Almost as amazing as the video itself, which has already garnered nearly 450,000 views since it was posted June 3, are the reviews. Some gems:
- "The result is one artist's statement away from being a brilliant senior art-school project; it's bewildering, strangely beautiful, and mesmerizing all at once," notes Time. It also calls the video "unexpectedly emotional," pointing out that "it's almost moving to watch as Fieri chugs hot sauce straight from the bottle, Cash's gravel-smooth voice crooning sadly, 'I hurt myself today.'"
- The AV Club gets biographical, saying the video "shows what is clearly the heartbreaking and gut-wrenching reality of … Fieri's life." It laments that "for 24 seasons, this poor man has always had a hamburger, burrito, or some sort of deep-fried meal thrust upon him for entertainment purposes. Will it ever end?"

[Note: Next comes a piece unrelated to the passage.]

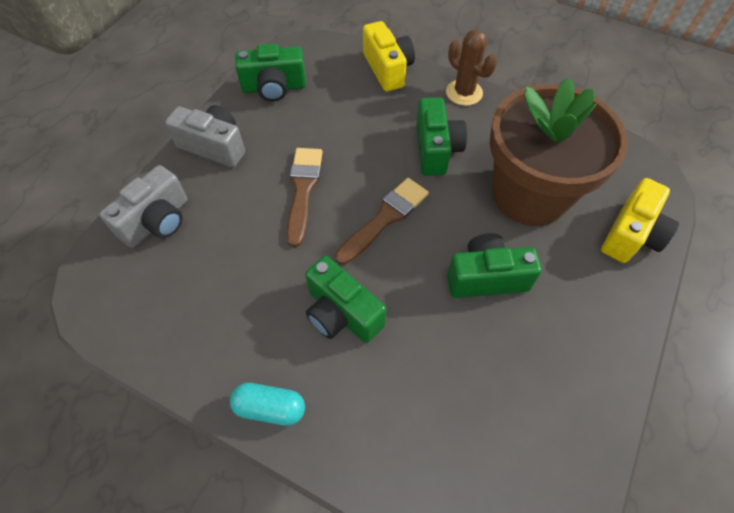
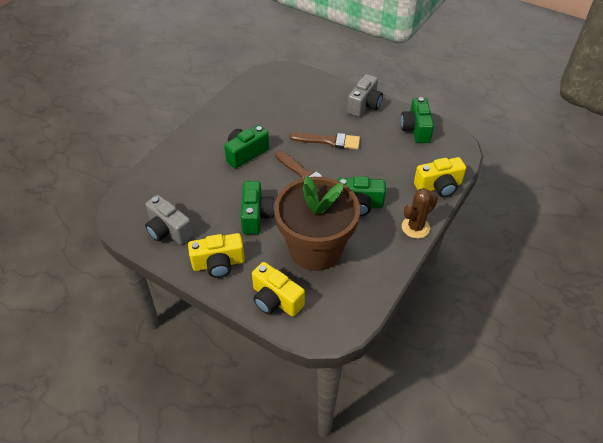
camera: 95 degrees right, 10 degrees down
grey camera [99,165,188,248] -> grey camera moved to [145,195,193,245]
turquoise capsule [230,383,305,426] -> none
none -> yellow camera [188,233,245,278]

- Vice calls the compilation "extremely important" and goes to an even darker place. "Look at this video and tell me this isn't death," it notes. "That Guy Fieri isn't dead, here, emotionally at least if not in body. Guy Fieri—cursed … in some way by every single god, the god of wearing wraparound shades on the back of your head, the god of frosted tips, the god of looking like a rejected character sketch for pre-concept Shrek. Guy Fieri condemned to live a life as some sort of bar snack Sisyphus, pushing battered shrimp after battered shrimp into his creaking, aching body until he dies and is reborn, and does it all again with a burrito."
- But viewer beware: Some are noting the video's potentially life-altering effects. The Daily Dot calls it "spiritually devastating," while the National Post says it "will drain your soul."